Q. I was diagnosed with AFib . Should I be on beta blocker?

Answered by
Dr. Sagar Ramesh Makode
and medically reviewed by iCliniq medical review team.
This is a premium question & answer published on Jun 05, 2018

Hello doctor,

I was diagnosed with AFib four months back. My heart rate was not elevated. I had controlled AFib. I went on blood thinner Eliquis for four weeks and had a successful cardioversion. I stayed on Eliquis until I met my doctor 20 days back. He took me off blood thinners and put me on beta blocker Bisoprolol (2.5 mg once per day). My blood pressure and heart rate are much lower. I am dizzy upon rising and my heart rate is only 48 sitting here at work. My resting heart rate was 60 to 65 before Bisoprolol. My blood pressure is now on average 110/70. It was 135/85 before Bisoprolol. Should I be on a beta blocker? Also, I am going on holidays in six weeks. If I have an afib attack now I have time to go back on Eliquis to thin my blood and get cardioverted again before my holiday. If I go into AFib closer to my holiday there will be no time to go on Eliquis to thin my blood to have a cardioversion and my holiday will be ruined. I am thinking that I should go on Eliquis now so that if I have an AFib attack just before my holiday I can be cardioverted right away. What do you think?



Welcome to icliniq.com.

I guess you must have undergone echo in order to find out the cause of atrial fibrillation.

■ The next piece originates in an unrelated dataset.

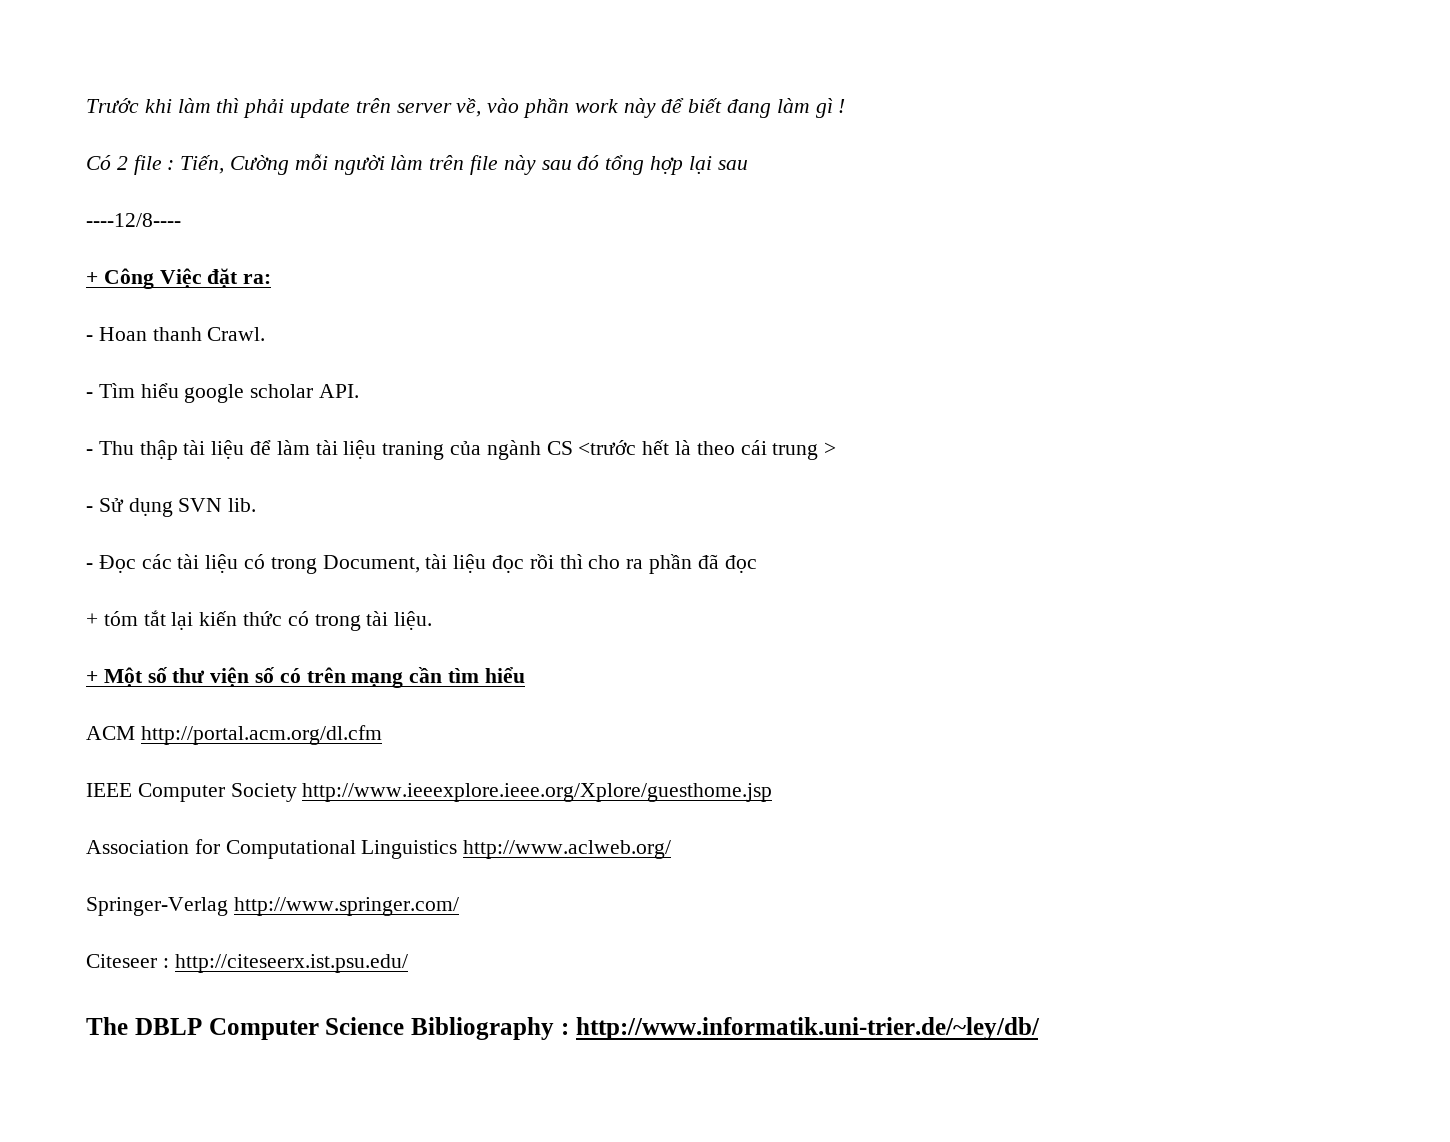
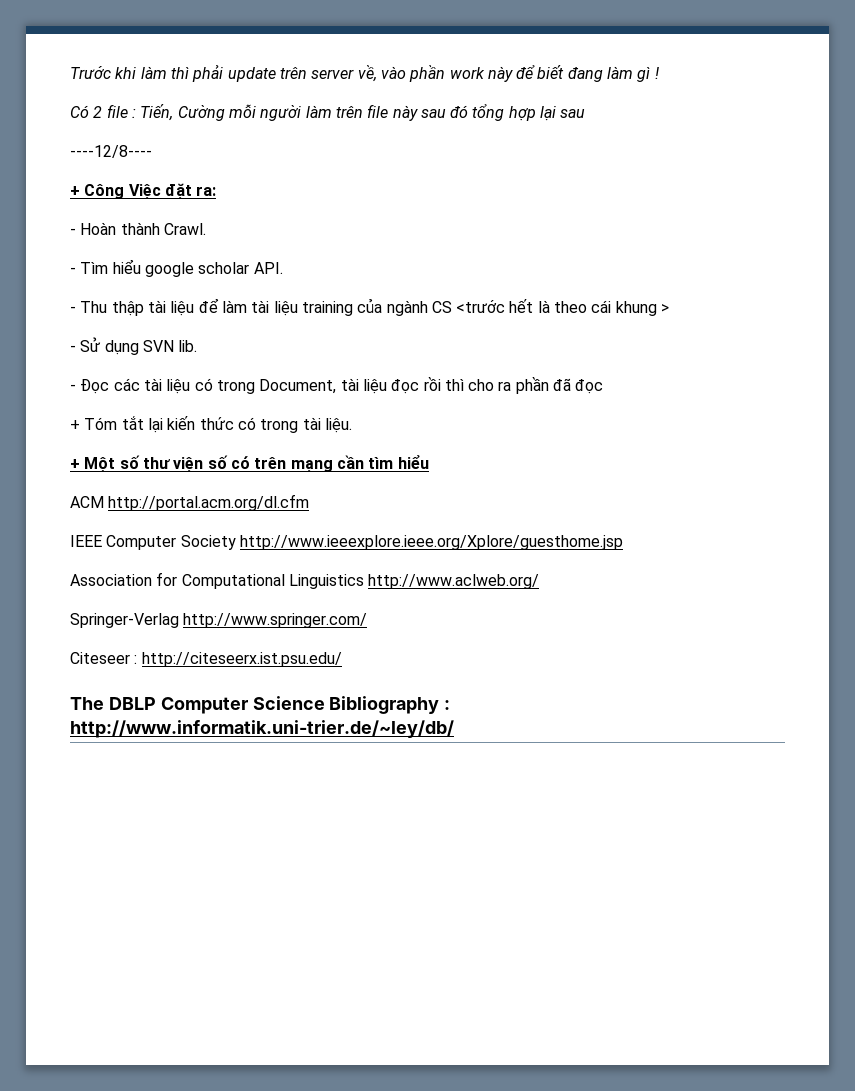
[98,327,202,341] Hoan thanh -> [80,222,160,235] Hoàn thành
[382,441,445,460] traning -> [301,301,353,316] training
[772,443,819,460] trung -> [615,301,657,316] khung
[103,611,138,626] tóm -> [84,417,118,430] Tóm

Now, regarding your doubt, as such the risk of stroke is not high in you so blood thinners are not absolutely necessary for you. Now, if AFib is of less than 48 hours duration, then we do not need blood thinners to be started so long prior to cardioversion and we directly proceed with cardioversion with blood thinners started just before. So if you are able to access healthcare facility within this time then such long blood thinners may be avoided. Also, even if you remain in AFib throughout the holiday, it is not life-threatening.

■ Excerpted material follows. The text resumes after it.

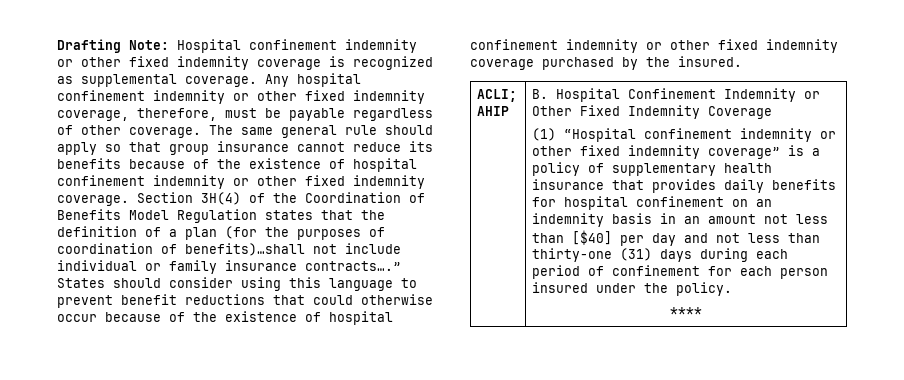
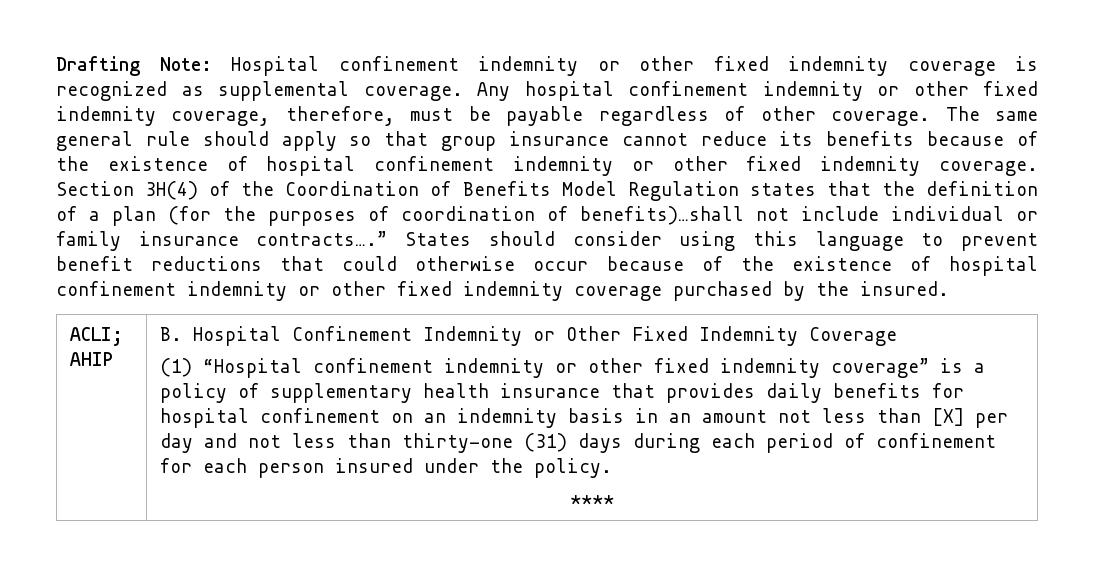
[571,230,612,245] [$40] -> [931,408,964,426] [X]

Next thing, regarding the strategy mentioned by you, this is not approved by any guidelines or authority. But, yes, it can be adopted and no harm in that, but I or any other medical personnel cannot advise such strategy to save the holiday as there is no medical ground for that. Also, If you are planning some risky activities which may involve injuries then it will increase the risk of bleeding. So you need to consider all these factors.

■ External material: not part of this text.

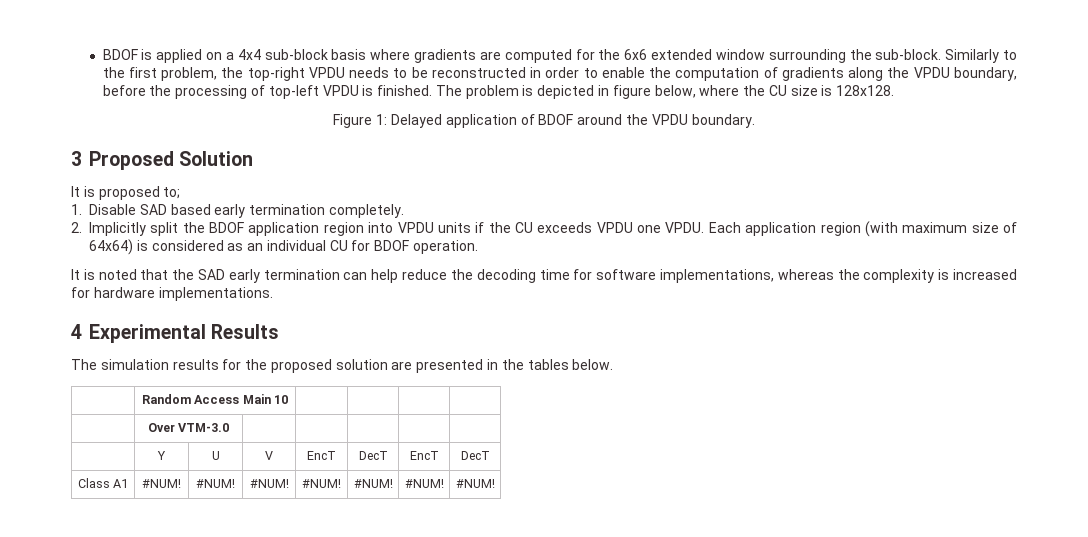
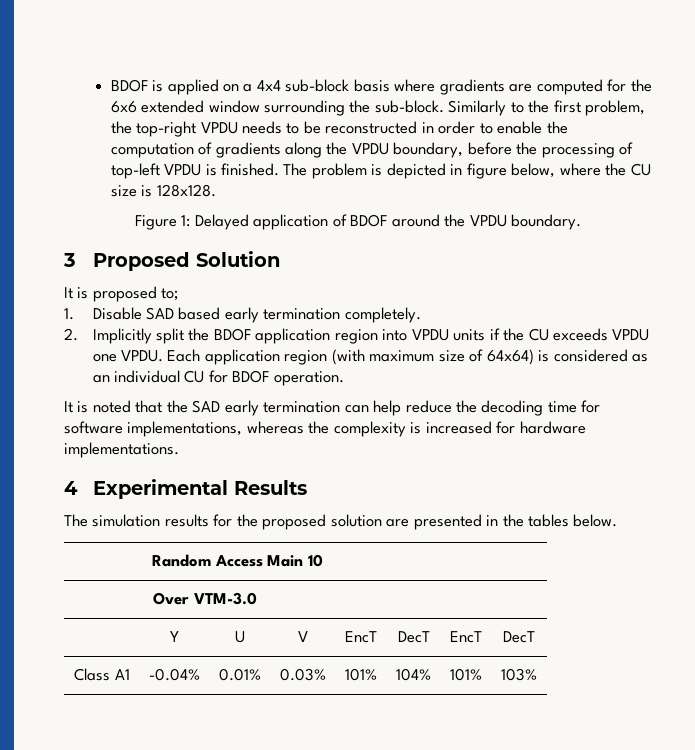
[142,479,181,488] [196,479,235,488] [249,479,289,488] [302,479,341,488] [353,479,393,488] [404,479,444,488] [455,479,495,488] #NUM! | #NUM! | #NUM! | #NUM! | #NUM! | #NUM! | #NUM! -> [149,668,200,681] [219,668,261,681] [280,668,326,681] [345,668,377,681] [396,668,431,681] [450,668,482,681] [501,668,537,681] -0.04% | 0.01% | 0.03% | 101% | 104% | 101% | 103%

For more information consult an internal medicine physician online --> https://www.icliniq.com/ask-a-doctor-online/internal-medicine-physician

Thank you doctor,

Is my heart rate okay? I feel dizzy upon rising (sometimes), but overall I feel relatively good. I seem to be more tired than usual. I have trouble staying awake on my drive home. I also do not like not being able to exercise as well. My holiday is a hiking holiday and there is a lot of climbing. I can still do it on beta blockers, but it is hard. Are the beta blockers really making a big difference in my AFib not returning?



Welcome back to icliniq.com.

Yes, your symptoms are due to Bisoprolol only. Resting heart rate of 48 is not dangerous and acceptable, but considering your symptoms, it is better to reduce the dose to half. Even stopping it will not make much difference. There is no substantial benefit in terms of AFib recurrence. The benefit it provides is, it prevents the excessive increase in heart rate if a fib recurs. Being on this may hamper your capacity to hike. So I would suggest reducing the dose to half, and alternatively, you may have other beta blockers like Metoprolol XR 12.5 mg once a day, which is a very mild dose and would not cause these symptoms. However, beta blockers should be available with you in case your heart rate goes up and you need to take it in an emergency. I think it is better to remain off blood thinners as you are hiking and there is a risk of fall and injury.